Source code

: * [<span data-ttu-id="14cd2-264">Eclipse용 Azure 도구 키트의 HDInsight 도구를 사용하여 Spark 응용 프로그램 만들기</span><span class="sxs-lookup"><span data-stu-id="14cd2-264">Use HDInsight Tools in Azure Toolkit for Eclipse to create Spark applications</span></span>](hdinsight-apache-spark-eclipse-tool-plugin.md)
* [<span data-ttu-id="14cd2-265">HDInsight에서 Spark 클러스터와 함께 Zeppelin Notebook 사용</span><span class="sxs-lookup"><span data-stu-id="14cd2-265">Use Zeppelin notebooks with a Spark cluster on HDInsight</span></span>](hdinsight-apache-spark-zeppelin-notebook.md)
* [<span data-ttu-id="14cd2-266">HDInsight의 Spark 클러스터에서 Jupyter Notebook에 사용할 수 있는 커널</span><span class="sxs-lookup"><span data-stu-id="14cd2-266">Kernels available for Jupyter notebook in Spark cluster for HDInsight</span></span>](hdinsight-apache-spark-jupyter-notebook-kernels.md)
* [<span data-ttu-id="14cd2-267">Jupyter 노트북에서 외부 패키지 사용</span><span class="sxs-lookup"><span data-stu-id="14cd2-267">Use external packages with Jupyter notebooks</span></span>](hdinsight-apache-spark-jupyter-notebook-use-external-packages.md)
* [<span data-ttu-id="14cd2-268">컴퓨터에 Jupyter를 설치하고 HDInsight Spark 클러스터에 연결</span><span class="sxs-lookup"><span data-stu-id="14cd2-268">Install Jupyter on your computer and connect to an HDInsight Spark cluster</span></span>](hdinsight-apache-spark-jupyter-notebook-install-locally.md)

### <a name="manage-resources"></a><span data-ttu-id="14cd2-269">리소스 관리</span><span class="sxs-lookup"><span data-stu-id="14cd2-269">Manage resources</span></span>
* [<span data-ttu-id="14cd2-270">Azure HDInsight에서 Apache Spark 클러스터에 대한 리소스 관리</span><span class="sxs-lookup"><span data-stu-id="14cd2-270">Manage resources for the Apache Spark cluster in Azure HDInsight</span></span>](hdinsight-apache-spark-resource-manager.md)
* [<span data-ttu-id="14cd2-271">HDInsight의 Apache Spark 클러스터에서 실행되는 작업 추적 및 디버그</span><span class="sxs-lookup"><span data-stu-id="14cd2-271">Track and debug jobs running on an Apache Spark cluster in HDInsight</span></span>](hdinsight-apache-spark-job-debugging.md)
+---+
TO DO
Every line above with the word "HDInsight에서" is to be copied out.

EXPECTED OUTPUT
* [<span data-ttu-id="14cd2-265">HDInsight에서 Spark 클러스터와 함께 Zeppelin Notebook 사용</span><span class="sxs-lookup"><span data-stu-id="14cd2-265">Use Zeppelin notebooks with a Spark cluster on HDInsight</span></span>](hdinsight-apache-spark-zeppelin-notebook.md)
* [<span data-ttu-id="14cd2-270">Azure HDInsight에서 Apache Spark 클러스터에 대한 리소스 관리</span><span class="sxs-lookup"><span data-stu-id="14cd2-270">Manage resources for the Apache Spark cluster in Azure HDInsight</span></span>](hdinsight-apache-spark-resource-manager.md)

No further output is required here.